Sumber Foto: JKPI & Indonesia Travel
Selama 300 tahun, pada tanggal
1-10 Muharam, masyarakat
Bengkulu selalu melaksanakan upacara Tabot. Upacara ini digelar untuk mengenang
kisah kepahlawanan dan gugurnya cucu Nabi Muhammad SAW, Husein bin Ali bin Abi Thalib
dalam peperangan di padang Karbala, Irak (10 Muharam 681 M). Menariknya,
meskipun Tabot berasal dari ajaran Syiah, tapi di sini Tabot bisa diterima
oleh semua kalangan dan diselenggarakan setiap tahun. Masyarakat yang bukan penganut Syiah tidak pernah menunjukan
penolakan pada Tabot. Bahkan pernah sekali waktu, masyarakat Bengkulu tidak
melaksanakan Upacara
Tabot. Alhasil, hampir seluruh penduduk terkena penyakit cacar. Mereka
mempercayai, bahwa tidak dilaksanakannya upacara Tabot menyebabkan “kemarahan
arwah leluhur”. Kondisi ini terjadi karena adanya kekuatan local genius dari masyarakat asli
yang "merubah" Tabot
menjadi bagian dari tradisi dan identitas budaya mereka.
Penamaan Tabot sendiri memiliki berbagai versi. Salah satunya adalah, saat jasad Husein yang sudah tidak berkepala dan
bertangan itu ditemukan oleh para pengikutnya, tiba-tiba turunlah bangunan aneh
yang sangat indah, lalu mengangkat tubuh Husein. Para pengikut Husein yang
sangat menyayangi pemimpin mereka ikut bergelantungan pada bangunan indah yang
terbang itu, dan pada saat itu terdengar suara yang berkata : “Kalau kamu sayang kepada Hussain, buatlah
bangunan berbentuk indah ini setiap sepuluh hari dalam bulan Muharram guna
mengenang para syuhada yang gugur di Padang Karbala”. Bangunan indah yang membawa jenazah Hussain itu kemudian
disebut Tabut (Tabot dalam dialek bahasa Bengkulu).
Dalam bahasa Arab artinya kotak atau peti. Dan sejak saat itu
Upacara Tabot dilaksanakan setiap tahun selama 10 hari dalam bulan Muharram. Di Indonesia, tepatnya di Bengkulu, tokoh yang pertama kali melaksanakan upacara Tabot adalah Imam Senggolo (Syekh Burhanudin), penganut ajaran Islam Syi'ah, yang berasal dari India (1685 M). Kemudian dia menikah dengan wanita asli Bengkulu. Keturunan mereka di sebut sebagai keluarga Tabot atau orang Sipai. Mereka inilah yang selalu menyelenggarakan upacara Tabot.

YANG HARUS DIKERJAKAN:
#1 Apakah pernyataan berikut sesuai dengan teks tentang upacara Tabot? Jawab ya atau tidak untuk setiap pernyataan, lalu sertakan kutipan persis dari teks yang menentukan jawabannya.
(a) Upacara Tabot dilaksanakan pada tanggal 1-10 Muharam.
(b) Masyarakat yang bukan penganut Syiah menolak upacara Tabot.
(c) Imam Senggolo berasal dari Arab.
#2 Jawablah pertanyaan berikut berdasarkan teks tentang upacara Tabot.
(a) Apa arti kata Tabut dalam bahasa Arab?
(b) Penyakit apa yang menimpa hampir seluruh penduduk ketika upacara Tabot tidak dilaksanakan?
(c) Disebut apa keturunan Imam Senggolo dan istrinya?
#3 Salin dengan tepat bagian teks tentang upacara Tabot dari "Penamaan Tabot sendiri" sampai "dialek bahasa Bengkulu).".

DATA YANG DIBERIKAN:
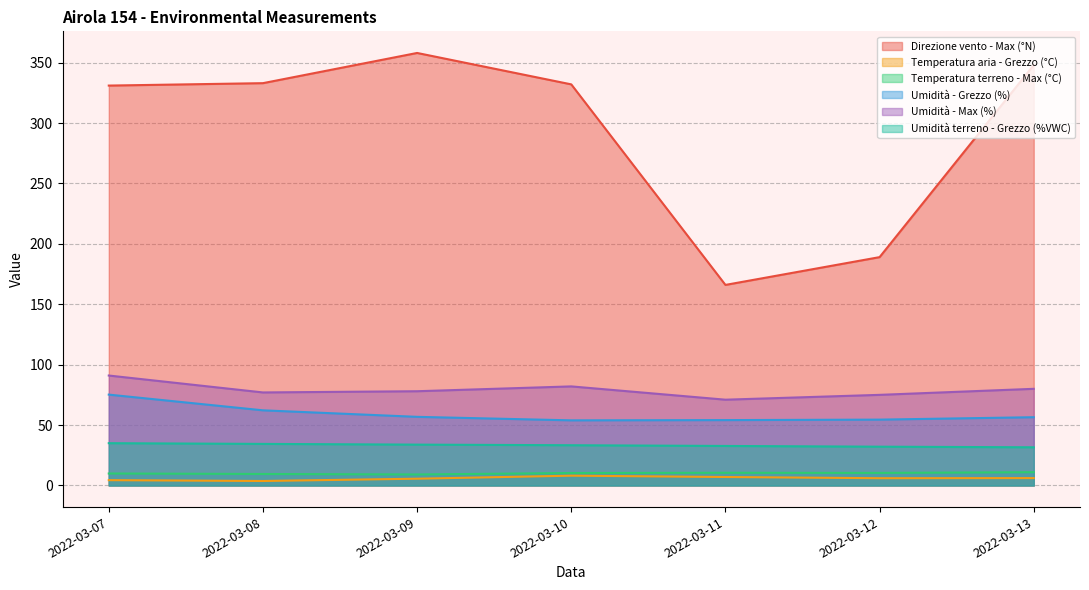

What are all the series names shown in the legend?

Direzione vento - Max (°N), Temperatura aria - Grezzo (°C), Temperatura terreno - Max (°C), Umidità - Grezzo (%), Umidità - Max (%), Umidità terreno - Grezzo (%VWC)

JAWABAN TIAP TUGAS:
#1
(a) Ya. "pada tanggal 1-10 Muharam, masyarakat Bengkulu selalu melaksanakan upacara Tabot"
(b) Tidak. "Masyarakat yang bukan penganut Syiah tidak pernah menunjukan penolakan pada Tabot"
(c) Tidak. "yang berasal dari India (1685 M)"

#2
(a) Kotak atau peti.
(b) Cacar.
(c) Keluarga Tabot atau orang Sipai.

#3
Penamaan Tabot sendiri memiliki berbagai versi. Salah satunya adalah, saat jasad Husein yang sudah tidak berkepala dan
bertangan itu ditemukan oleh para pengikutnya, tiba-tiba turunlah bangunan aneh
yang sangat indah, lalu mengangkat tubuh Husein. Para pengikut Husein yang
sangat menyayangi pemimpin mereka ikut bergelantungan pada bangunan indah yang
terbang itu, dan pada saat itu terdengar suara yang berkata : “Kalau kamu sayang kepada Hussain, buatlah
bangunan berbentuk indah ini setiap sepuluh hari dalam bulan Muharram guna
mengenang para syuhada yang gugur di Padang Karbala”. Bangunan indah yang membawa jenazah Hussain itu kemudian
disebut Tabut (Tabot dalam dialek bahasa Bengkulu).